W1. The motivations of this paper are not very clear and convincing. First, it is intuitive that fine-tuning could create more complex boundaries and improve the downstream performance --- the fine-tuning process needs to fit the downstream data. Second, it is intuitive that when the downstream data are sufficient (large context), then fine-tuning would improve more. (Otherwise, it may overfit.) Third, I'm not entirely convinced that pre-training from scratch cannot generate complex boundaries. Basically, if one over-fits the model to the training data, it should create a complex enough boundary. Fourth, I didn't fully capture "We find that fine-tuned ICL-transformers, in contrast, are able to create these complex decision boundaries similar to tree-based methods." Again, it is intuitive that fine-tuning would create more complex boundaries; do ICL-transformers play an important role in this statement?

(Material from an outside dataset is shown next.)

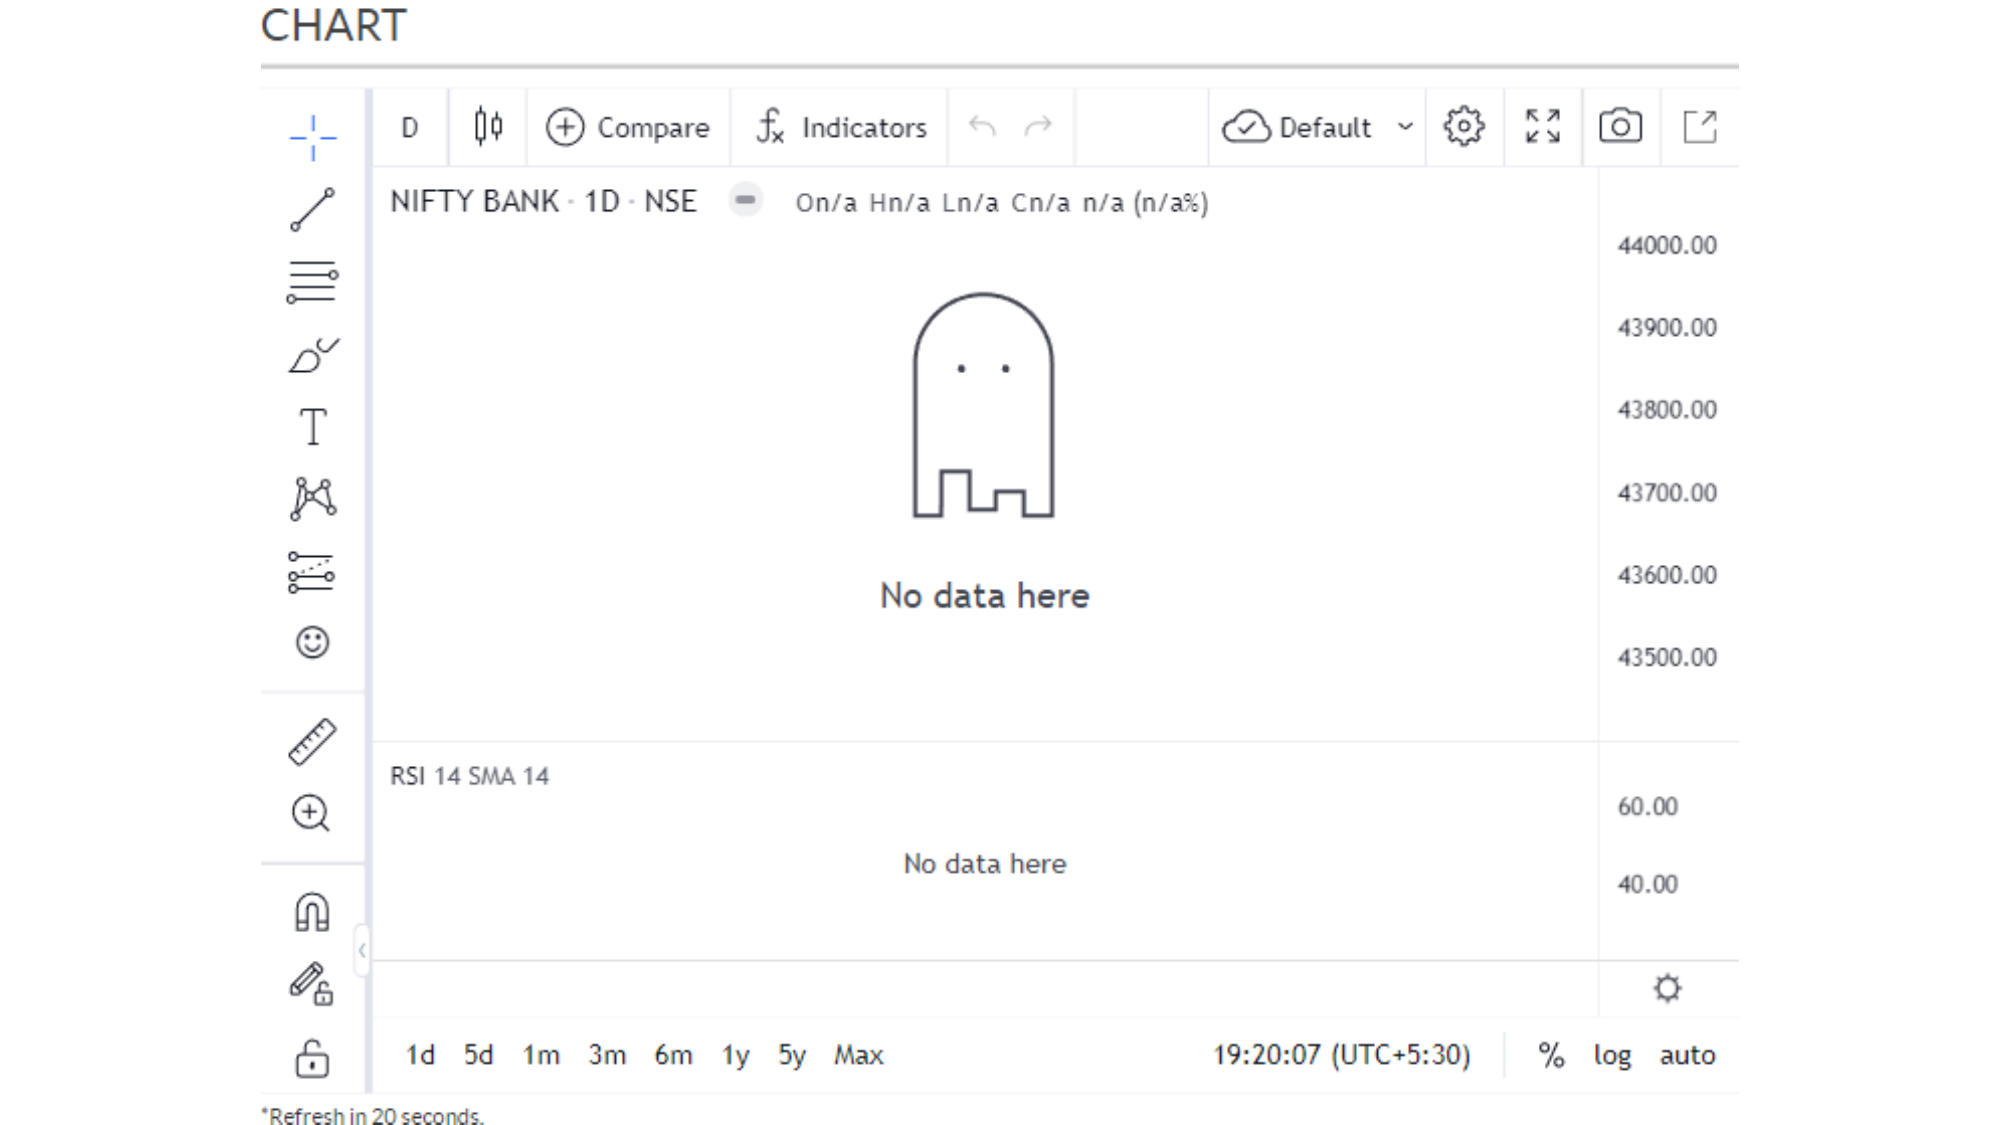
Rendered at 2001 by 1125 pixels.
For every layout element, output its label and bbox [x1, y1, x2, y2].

W2. It is a bit hard to digest what each step in Algorithm 1 does. Can the authors provide a visualization, for example, a series of sub-figures where each of them corresponds to the outcome of each step in Algorithm 1?

W3. Experimental results on WhyTrees show good signs of TabForestPFN (or just TabForest) but Table 3 (on TabZilla) seems to suggest no benefit of TabForestPFN over TabPFN if both are fine-tuned. Can the authors provide more details about these?

W4. I'm not sure if I completely buy the argument that TabPFN achieves better ZSL performance because its training data are more realistic. If the downstream tasks (realistic data) do require more complex boundaries, isn't it possible to create realistic but complex data?

W5. The analyses lack sufficient insights. For example, the way section 5.6 is written seems to be too intuitive: fine-tuning excels when there are sufficient samples; a larger context (i.e., more training data for the downstream tasks) improves the performance. I am curious why at larger support sizes (Figure 7 (b)), fine-tuning shows more benefits than zero-shot. It would be great if the authors could provide more insights rather than superficially summarizing the observations.

问题

I do not have further questions besides the weaknesses listed above. It would be great if the authors could address the weaknesses during the rebuttal. I'm open to adjusting my ratings based on the authors' responses.

撤稿通知

Dear Reviewers,

Due to the relatively low scores, we decided to allocate our time elsewhere and not further burden the reviewers with a rebuttal. We would like to thank all the reviewers for their participation.